This week, JLF’s Jon Sanders published a research brief on transportation in North Carolina. According to Sanders:
A recent index of city transportation choices ranked Charlotte and Raleigh among the 10 least “car-free” metropolitans in the U.S. As the index creators explained, choosing not to commute by car “depends on lot on where you live,” and Charlotte and Raleigh are less dense and more spread out places “where it is relatively easy to get around by car.”
For this reason, Sanders explains, most North Carolinians travel to work via car.
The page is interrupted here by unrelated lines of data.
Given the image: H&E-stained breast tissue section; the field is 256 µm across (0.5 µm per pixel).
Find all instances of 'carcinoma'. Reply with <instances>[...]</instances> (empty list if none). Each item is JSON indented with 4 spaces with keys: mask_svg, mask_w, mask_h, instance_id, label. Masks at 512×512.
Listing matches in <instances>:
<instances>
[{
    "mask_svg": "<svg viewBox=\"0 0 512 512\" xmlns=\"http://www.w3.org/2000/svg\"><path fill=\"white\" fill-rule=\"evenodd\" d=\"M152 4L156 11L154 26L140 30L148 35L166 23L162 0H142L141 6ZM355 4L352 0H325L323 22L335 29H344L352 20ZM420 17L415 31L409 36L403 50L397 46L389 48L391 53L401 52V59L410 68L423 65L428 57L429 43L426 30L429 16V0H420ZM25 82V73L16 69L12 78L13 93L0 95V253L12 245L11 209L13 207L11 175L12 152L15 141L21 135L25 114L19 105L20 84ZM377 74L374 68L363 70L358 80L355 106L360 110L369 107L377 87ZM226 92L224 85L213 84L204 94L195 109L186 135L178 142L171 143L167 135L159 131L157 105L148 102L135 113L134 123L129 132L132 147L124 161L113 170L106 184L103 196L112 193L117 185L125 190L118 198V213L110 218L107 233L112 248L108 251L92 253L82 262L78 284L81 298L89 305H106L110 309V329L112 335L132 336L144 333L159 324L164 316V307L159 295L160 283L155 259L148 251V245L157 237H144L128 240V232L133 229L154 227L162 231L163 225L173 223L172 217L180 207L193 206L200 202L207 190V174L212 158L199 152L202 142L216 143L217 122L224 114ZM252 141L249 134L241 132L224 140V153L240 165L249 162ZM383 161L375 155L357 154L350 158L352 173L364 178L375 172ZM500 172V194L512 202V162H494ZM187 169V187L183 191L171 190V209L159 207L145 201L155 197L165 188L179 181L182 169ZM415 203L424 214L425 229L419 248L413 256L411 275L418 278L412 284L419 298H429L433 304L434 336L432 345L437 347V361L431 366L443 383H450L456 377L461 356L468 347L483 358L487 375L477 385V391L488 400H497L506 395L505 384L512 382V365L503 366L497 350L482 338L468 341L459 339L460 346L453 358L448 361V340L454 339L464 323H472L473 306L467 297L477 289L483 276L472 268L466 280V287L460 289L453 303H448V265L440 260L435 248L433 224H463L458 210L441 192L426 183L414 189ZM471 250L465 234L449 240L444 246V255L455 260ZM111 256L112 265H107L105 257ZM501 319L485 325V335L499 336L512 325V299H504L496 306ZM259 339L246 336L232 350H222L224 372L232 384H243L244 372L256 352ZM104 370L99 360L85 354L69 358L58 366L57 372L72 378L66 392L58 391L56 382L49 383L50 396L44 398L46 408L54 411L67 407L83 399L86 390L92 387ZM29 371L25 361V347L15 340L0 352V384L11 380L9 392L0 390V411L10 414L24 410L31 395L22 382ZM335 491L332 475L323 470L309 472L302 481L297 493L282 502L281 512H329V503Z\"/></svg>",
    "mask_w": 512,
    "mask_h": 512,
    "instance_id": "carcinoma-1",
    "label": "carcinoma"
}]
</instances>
He writes:
According to the federal Bureau of Transportation Statistics (BTS), North Carolinians overwhelmingly choose personal vehicles for their commutes: 81.1 percent chose to drive alone in 2017, up from 80.6 percent in 2012. (Carpooling declined from 10.5 percent in 2012 to 8.9 percent in 2017.)
The only other growing option for commuting was to work from home (6.1 percent, up from 4.5 percent).
Other options fell: taking public transit (1.0 percent, down from 1.1 percent), walking (1.7 percent, down from 1.9 percent), and choosing taxis, motorcycles, or biking (1.2 percent, down from 1.3 percent).
Sanders says these numbers shed light on what is preferable and practical in the state:
Put another way, nine out of 10 people going to work in North Carolina take a car. Over 60 percent of the rest work from home. About half of the ones remaining walk or bike. Of the remaining 2 percent, half of those take a taxi, motorcycle, or other. That last 1 percent takes public transit.
Those proportions are telling. We could increase the proportion of people taking public transportation to work six times over and still not outdo the 6.1 percent who choose to work from home.
Sanders believes we should consider the signals this information tells us about North Carolinians’ true preferences. Instead of pouring money into more public transportation, Sanders suggests a simple regulatory change that would not cost anything to make:
Good transportation policy begins by respecting people’s choices. It also means rethinking outdated zoning concepts and other urban regulations that create artificial barriers between where people live and where they work and shop. More people would likely opt for walking and biking if they could opt to live in mixed-use developments or in expanded urban housing options like granny flats and garage units.
In transportation as with other areas, attempting to force your preference on people or take away other choices is a road to nowhere.